Bureau d'ergothérapeute avec dossier de bilan, formulaire de remboursement et documents administratifs de prise en charge

Mutuelle santé et ergothérapie : ce que couvrent les complémentaires

Face à l’absence de remboursement par la Sécurité sociale en libéral, certaines mutuelles proposent une prise en charge sous forme de forfait annuel dédié aux médecines complémentaires ou aux actes non remboursés. Le niveau de couverture varie considérablement d’un contrat à l’autre.

  • Les forfaits les plus courants couvrent un montant annuel plafonné, souvent insuffisant pour un suivi régulier
  • Certaines complémentaires distinguent le bilan initial (mieux couvert) des séances de suivi
  • Les contrats haut de gamme ou spécialisés en famille peuvent inclure un poste spécifique pour l’ergothérapie
  • Vérifier les conditions : certaines mutuelles exigent une prescription médicale même si la Sécurité sociale ne rembourse pas

Avant de consulter un ergothérapeute en libéral, contacter sa mutuelle pour connaître le plafond exact et les justificatifs attendus reste la démarche la plus fiable.

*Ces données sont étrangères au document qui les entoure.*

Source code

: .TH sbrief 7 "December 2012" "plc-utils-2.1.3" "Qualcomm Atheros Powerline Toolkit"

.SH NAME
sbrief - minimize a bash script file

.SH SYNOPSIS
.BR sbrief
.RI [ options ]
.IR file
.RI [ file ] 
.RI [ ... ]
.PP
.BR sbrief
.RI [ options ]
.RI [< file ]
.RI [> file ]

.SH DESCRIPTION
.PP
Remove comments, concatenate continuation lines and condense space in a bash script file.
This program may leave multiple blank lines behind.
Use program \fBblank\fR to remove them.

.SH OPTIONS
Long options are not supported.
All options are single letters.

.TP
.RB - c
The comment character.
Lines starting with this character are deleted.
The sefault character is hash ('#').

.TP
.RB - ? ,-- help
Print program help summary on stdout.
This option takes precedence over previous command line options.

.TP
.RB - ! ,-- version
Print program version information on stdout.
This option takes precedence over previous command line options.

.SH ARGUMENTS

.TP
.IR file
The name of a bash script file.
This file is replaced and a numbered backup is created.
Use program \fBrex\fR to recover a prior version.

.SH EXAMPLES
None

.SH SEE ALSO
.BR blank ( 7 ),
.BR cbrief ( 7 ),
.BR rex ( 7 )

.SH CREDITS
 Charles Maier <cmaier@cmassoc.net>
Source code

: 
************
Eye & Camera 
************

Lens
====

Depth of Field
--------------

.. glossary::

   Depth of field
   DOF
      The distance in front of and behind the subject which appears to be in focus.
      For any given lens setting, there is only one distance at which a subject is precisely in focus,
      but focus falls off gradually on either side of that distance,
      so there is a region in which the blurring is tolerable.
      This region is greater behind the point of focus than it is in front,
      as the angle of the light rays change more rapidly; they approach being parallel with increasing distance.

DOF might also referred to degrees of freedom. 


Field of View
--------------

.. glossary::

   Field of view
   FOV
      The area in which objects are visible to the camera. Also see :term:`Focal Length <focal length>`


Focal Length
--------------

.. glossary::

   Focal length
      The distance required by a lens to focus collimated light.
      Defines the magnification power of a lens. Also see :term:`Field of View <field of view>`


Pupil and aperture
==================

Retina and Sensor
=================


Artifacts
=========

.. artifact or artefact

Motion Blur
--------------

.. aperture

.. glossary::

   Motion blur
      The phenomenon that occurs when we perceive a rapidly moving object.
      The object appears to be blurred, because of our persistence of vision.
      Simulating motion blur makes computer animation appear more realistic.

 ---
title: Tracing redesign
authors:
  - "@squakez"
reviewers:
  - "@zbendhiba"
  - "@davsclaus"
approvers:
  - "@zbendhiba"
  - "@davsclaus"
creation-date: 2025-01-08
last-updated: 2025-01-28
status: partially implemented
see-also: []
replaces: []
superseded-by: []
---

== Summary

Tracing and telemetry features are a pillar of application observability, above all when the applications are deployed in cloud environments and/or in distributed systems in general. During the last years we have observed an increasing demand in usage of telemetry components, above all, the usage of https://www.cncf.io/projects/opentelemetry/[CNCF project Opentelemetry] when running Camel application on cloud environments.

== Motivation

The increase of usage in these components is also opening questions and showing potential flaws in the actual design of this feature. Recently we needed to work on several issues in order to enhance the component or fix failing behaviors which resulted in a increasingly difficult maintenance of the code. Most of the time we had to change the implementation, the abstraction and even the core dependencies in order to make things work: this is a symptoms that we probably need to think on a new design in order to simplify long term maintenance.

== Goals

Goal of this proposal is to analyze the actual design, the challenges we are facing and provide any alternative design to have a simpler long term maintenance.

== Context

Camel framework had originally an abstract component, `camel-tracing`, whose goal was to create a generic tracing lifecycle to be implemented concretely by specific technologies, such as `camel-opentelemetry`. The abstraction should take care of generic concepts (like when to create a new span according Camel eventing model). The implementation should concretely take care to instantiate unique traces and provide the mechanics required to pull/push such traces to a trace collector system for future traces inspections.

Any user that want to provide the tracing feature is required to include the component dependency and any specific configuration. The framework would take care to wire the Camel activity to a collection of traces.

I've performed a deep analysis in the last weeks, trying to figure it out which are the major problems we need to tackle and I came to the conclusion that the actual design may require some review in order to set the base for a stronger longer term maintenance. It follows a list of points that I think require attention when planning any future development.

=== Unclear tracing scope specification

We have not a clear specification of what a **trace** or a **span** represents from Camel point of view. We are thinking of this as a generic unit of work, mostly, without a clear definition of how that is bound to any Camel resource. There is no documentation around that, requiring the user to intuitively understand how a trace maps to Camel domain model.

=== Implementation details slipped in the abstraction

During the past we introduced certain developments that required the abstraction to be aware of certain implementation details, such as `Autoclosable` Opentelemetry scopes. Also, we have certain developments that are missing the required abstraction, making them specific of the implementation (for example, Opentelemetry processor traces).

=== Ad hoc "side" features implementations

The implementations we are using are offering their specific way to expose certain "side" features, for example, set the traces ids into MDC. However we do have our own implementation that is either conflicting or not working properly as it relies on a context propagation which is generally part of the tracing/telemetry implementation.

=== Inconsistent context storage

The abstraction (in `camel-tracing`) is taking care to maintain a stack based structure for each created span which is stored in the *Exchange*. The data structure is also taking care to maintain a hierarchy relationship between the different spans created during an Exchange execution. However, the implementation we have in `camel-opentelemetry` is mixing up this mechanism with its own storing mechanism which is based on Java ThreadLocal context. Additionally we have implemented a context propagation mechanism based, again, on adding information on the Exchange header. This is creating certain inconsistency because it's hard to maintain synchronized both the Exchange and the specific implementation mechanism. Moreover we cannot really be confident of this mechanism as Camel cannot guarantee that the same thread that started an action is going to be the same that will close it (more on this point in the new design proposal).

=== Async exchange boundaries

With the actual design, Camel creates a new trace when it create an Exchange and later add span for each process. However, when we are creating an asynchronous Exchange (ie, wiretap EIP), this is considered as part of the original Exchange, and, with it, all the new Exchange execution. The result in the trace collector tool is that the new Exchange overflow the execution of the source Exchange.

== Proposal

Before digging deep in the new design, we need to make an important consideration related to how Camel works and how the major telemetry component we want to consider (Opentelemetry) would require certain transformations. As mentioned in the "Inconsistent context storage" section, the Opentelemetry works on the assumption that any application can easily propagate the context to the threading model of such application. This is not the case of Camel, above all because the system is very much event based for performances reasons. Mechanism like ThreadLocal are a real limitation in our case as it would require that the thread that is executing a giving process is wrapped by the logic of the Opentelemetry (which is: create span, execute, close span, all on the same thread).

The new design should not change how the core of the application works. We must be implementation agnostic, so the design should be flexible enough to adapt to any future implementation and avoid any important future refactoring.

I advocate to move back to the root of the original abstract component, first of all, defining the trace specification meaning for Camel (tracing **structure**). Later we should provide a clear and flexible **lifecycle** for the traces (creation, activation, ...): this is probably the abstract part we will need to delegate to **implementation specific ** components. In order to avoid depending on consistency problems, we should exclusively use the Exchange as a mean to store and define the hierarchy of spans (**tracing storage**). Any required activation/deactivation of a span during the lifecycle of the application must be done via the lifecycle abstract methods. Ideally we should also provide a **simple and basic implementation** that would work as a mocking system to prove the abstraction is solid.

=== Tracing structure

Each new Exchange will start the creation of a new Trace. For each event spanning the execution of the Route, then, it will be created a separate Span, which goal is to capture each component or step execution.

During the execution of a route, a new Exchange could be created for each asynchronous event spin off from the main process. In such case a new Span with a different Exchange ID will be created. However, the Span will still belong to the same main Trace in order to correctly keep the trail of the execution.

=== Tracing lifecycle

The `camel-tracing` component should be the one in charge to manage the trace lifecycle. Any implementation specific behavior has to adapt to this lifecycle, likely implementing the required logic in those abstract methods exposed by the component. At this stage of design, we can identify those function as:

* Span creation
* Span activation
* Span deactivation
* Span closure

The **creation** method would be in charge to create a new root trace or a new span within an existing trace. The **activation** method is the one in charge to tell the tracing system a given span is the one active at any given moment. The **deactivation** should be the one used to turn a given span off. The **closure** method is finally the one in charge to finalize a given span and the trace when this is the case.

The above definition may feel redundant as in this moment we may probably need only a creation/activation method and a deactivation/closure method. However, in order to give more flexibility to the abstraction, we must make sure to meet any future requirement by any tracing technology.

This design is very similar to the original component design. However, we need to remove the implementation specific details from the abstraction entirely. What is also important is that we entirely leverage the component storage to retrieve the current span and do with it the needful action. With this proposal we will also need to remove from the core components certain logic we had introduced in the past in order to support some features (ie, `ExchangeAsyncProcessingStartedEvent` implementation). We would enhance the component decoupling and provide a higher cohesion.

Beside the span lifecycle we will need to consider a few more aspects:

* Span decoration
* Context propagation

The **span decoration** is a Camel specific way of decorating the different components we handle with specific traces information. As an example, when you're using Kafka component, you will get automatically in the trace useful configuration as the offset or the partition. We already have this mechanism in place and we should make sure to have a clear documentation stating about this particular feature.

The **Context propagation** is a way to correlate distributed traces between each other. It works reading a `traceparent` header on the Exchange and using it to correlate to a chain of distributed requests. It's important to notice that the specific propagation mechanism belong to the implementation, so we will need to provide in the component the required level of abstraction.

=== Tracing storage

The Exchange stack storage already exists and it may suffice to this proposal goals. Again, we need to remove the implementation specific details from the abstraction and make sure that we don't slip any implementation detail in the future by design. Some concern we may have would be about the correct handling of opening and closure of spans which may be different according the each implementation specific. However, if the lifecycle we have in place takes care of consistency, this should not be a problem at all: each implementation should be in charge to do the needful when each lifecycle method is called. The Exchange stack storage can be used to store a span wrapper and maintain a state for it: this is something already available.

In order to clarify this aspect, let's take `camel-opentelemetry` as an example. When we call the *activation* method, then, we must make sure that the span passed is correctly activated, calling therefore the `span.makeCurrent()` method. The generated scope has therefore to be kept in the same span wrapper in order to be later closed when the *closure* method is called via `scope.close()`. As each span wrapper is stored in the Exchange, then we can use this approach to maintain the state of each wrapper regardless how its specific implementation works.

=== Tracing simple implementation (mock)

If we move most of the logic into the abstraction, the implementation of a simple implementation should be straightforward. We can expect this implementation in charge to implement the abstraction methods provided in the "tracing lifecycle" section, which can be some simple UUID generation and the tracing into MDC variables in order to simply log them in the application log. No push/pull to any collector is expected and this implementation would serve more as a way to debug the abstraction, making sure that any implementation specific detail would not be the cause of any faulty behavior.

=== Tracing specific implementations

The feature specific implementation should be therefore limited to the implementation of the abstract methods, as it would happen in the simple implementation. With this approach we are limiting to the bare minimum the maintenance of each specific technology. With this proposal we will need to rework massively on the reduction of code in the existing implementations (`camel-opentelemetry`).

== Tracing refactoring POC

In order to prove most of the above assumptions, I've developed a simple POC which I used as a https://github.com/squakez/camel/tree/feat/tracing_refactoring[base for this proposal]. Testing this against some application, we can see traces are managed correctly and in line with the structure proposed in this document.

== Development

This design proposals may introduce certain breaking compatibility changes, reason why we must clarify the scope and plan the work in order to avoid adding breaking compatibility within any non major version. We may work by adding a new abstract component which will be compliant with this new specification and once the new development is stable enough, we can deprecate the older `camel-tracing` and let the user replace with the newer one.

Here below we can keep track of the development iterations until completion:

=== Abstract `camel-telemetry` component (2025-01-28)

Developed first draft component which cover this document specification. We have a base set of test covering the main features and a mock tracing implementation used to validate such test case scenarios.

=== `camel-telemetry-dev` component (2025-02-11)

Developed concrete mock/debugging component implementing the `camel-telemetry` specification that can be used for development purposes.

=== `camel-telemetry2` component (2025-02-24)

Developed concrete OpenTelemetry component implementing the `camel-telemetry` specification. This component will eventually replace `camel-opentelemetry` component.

Le remboursement des bilans d’ergothérapie reste fragmenté entre plusieurs dispositifs qui ne communiquent pas toujours entre eux. Le forfait intervention précoce a ouvert une brèche pour les enfants, et la proposition de loi de 2024 pourrait l’élargir si le texte aboutit. Pour les adultes en libéral, la prise en charge repose encore sur la mutuelle ou sur un montage MDPH, ce qui demande aux patients de naviguer entre plusieurs interlocuteurs pour reconstituer un financement complet.